> [Task requirements] Line count for "junio": state how many lines of the data below include it, and output nothing more.

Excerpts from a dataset
—————
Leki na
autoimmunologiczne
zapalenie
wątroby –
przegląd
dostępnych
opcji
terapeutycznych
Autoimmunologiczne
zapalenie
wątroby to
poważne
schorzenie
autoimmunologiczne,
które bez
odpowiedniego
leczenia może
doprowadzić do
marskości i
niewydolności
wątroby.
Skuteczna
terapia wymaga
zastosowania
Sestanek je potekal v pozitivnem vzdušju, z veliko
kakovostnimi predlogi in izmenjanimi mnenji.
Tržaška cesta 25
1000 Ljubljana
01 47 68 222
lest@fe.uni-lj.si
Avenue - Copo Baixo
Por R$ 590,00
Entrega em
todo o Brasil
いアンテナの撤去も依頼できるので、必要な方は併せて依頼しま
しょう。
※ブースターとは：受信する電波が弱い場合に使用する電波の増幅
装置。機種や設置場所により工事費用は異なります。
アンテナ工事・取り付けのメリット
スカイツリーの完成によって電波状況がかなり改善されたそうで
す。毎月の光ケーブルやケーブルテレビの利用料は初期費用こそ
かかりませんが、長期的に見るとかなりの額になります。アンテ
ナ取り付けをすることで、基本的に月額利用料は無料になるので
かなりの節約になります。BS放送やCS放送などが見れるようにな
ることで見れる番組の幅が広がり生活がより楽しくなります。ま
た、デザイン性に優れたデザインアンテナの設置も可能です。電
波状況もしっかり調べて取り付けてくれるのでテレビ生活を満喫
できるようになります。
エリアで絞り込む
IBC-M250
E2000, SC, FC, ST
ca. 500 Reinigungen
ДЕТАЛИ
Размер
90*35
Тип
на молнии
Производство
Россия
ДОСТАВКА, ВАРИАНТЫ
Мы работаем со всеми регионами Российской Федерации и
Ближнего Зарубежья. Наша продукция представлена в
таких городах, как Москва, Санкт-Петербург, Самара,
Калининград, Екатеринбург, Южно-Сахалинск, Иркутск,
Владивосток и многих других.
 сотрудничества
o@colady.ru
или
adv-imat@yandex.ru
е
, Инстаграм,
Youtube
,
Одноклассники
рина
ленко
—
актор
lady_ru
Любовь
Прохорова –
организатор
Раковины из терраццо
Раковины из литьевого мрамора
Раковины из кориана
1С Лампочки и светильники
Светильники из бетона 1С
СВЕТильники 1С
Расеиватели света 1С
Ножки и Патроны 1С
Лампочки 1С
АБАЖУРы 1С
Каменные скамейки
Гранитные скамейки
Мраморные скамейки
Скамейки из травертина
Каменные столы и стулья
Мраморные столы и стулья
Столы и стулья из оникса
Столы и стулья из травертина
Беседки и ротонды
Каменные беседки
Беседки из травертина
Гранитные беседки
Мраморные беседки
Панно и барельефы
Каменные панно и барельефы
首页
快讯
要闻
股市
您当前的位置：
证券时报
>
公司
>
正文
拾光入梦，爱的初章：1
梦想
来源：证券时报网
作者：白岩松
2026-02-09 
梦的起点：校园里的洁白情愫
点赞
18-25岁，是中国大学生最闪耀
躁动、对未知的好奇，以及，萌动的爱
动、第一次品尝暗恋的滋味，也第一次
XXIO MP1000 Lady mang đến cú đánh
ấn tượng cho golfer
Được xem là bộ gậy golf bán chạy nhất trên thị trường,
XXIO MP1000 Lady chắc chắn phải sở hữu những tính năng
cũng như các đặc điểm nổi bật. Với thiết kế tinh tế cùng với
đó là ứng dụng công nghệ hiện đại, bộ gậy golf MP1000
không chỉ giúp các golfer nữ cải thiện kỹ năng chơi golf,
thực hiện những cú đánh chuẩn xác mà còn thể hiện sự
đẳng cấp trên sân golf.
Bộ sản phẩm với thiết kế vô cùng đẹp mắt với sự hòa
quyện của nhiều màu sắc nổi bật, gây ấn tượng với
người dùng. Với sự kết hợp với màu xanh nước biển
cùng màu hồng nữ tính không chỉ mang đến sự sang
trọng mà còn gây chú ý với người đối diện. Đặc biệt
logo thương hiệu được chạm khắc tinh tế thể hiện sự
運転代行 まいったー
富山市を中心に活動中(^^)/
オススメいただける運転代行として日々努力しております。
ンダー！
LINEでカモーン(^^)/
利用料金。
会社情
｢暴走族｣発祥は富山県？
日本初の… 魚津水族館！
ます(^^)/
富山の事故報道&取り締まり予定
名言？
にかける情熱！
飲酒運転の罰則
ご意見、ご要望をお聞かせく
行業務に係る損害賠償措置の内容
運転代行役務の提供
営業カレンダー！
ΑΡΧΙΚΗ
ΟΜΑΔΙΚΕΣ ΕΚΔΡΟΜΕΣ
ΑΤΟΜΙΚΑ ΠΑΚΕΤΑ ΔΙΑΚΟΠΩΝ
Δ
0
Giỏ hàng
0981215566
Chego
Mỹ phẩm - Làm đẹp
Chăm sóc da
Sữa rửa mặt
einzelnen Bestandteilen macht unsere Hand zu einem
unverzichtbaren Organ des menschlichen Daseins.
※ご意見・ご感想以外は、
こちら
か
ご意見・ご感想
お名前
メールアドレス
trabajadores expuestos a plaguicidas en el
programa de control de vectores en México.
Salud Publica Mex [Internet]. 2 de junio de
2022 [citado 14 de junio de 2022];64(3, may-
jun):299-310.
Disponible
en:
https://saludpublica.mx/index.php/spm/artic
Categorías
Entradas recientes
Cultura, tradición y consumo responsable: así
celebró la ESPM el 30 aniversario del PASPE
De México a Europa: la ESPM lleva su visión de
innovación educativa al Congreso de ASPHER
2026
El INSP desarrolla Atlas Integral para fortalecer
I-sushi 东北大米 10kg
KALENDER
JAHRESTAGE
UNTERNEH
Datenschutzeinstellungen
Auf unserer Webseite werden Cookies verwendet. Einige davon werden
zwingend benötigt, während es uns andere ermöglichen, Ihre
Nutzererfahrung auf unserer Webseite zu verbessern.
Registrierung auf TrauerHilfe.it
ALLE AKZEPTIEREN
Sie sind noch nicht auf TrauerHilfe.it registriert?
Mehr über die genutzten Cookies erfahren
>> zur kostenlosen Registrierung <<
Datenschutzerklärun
—————
> [Worked solution] 2